Vernichtungskrieg Besprechungen: Lothar Fritze:
Legitimer Widerstand? - Der Fall Elser, Berlin (Berliner
Wissenschafts-Verlag) 2009, 206 S. Vor einigen
Jahren hat sich Professor Lothar Fritze einmal sehr viel öffentlichen Ärger
eingehandelt. Der Wissenschaftliche Mitarbeiter am Hannah-Arendt-Institut für
Totalitarismusforschung hatte 1998 in seiner Antrittsvorlesung beiläufig die
Frage aufgeworfen, ob das Bombenattentat auf Hitler am 9. November 1939
wirklich als vorbildlicher Widerstandsakt gelten kann. Schließlich nahm der
Attentäter Johann Georg Elser den möglichen Tod und die Verletzung hunderter
anderer Menschen in Kauf. Nur weil Hitler seine Rede abgebrochen und der Saal
sich schon geleert hatte, blieb es bei wenigen Verletzten und Toten, darunter
einer jüdischen Kellnerin. Der Frage, ob es
moralisch gerechtfertig ist, möglicherweise Hunderte zu töten, um dabei einen
Einzelnen mit zu treffen, geht Fritze nun noch einmal ausführlich nach. Er
stellt die weiteren Fragen, ob Elser nicht andere Attentats-Methoden hätte
versuchen können, die sich direkter gegen Hitler richteten, der schließlich
damals ständig im offenen Wagen durch Deutschland fuhr. Auch ob Elser
tatsächlich aus politischen Motiven oder aus persönlichem Ehrgeiz ("Von
mir werdet ihr noch hören") gehandelt hat, ändert für Fritze die
Bewertung seiner Tat. Schließlich bezieht Fritze die Überlegung ein, ob ein
einzelnes Attentat überhaupt das Regime gestürzt hätte und ob es nicht schon
deswegen fragwürdig sei, weil das wohl kaum der Fall gewesen wäre. Fritze
läßt keinen Zweifel daran, daß er Elsers Attentat insgesamt nicht für
traditionswürdig hält und die diesbezüglichen Anstrengungen etwa von Peter
Steinbach für unangemessen. Es bleiben aber
viele Fragen offen. Einen puren Mord an Hitler als Person hält Fritze für
angemessen. Selbst die Inkaufnahme der Tötung sämtlicher Nationalsozialisten
im Bürgerbräukeller ist für ihn noch in Ordnung. Weil aber Angehörige von
Toten des 9. November 1923, also nicht notwendig Parteiangehörige und eben
Kellnerpersonal im Raum gewesen seien, sieht er ein Problem.
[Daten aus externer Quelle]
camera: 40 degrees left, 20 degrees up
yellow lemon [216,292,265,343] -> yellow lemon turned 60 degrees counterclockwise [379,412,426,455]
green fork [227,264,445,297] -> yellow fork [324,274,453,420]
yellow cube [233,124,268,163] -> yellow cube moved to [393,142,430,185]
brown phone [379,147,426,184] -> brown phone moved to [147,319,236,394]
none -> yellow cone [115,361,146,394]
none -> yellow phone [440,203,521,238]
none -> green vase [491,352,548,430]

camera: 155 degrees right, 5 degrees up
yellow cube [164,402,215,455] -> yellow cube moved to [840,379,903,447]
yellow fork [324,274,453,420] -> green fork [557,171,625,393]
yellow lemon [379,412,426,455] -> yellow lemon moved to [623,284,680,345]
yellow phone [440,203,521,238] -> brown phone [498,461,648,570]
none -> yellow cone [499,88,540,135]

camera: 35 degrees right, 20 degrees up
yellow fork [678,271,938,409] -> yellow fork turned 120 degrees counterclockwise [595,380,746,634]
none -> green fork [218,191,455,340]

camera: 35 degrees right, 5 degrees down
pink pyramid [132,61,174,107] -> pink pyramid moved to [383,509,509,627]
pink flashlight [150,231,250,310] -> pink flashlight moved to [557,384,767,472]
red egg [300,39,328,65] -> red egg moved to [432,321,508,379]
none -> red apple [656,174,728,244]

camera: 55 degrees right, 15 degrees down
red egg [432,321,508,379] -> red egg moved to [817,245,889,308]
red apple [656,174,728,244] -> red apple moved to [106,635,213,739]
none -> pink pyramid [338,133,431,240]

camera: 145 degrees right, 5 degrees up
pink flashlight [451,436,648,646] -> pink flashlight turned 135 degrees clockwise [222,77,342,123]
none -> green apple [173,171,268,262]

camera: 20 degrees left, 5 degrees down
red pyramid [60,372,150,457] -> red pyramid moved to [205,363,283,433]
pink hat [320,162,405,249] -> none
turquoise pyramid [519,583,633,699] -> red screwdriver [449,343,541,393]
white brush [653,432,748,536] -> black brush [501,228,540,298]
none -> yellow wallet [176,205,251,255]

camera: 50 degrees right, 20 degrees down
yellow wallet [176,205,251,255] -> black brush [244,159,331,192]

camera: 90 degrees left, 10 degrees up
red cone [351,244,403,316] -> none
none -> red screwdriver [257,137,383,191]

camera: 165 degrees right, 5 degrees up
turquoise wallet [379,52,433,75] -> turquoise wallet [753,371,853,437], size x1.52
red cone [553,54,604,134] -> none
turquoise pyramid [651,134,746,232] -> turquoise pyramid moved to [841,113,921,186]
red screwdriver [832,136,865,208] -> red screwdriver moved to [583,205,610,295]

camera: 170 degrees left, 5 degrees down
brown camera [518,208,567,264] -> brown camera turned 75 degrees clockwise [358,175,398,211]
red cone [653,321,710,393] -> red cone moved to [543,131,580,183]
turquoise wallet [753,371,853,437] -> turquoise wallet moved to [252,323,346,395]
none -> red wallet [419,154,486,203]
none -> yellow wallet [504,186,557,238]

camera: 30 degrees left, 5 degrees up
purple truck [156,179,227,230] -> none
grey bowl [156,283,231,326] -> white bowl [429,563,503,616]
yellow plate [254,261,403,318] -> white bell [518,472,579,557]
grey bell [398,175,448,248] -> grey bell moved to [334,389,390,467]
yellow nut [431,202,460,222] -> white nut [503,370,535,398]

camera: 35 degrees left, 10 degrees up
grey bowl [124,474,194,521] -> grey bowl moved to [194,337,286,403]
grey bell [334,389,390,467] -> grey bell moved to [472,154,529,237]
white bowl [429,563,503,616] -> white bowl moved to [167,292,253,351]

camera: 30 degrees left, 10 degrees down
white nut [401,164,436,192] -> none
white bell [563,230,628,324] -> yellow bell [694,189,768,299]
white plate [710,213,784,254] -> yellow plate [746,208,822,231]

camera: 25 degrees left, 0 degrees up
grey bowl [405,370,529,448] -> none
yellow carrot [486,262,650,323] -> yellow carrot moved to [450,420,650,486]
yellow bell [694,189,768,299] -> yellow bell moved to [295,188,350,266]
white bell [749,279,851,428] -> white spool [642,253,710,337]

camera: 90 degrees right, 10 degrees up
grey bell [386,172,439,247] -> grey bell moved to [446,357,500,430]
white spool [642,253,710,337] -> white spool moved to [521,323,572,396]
Diese
unbegrenzte Lizenz zum Töten aller Nationalsozialisten erinnert an die
Tradition des Kommissarbefehls, der ähnliches für
Mitglieder der Partei der Weltrevolution vorsah und mehrheitlich als
indiskutabel betrachtet wird. Darüber wird noch gesprochen werden müssen.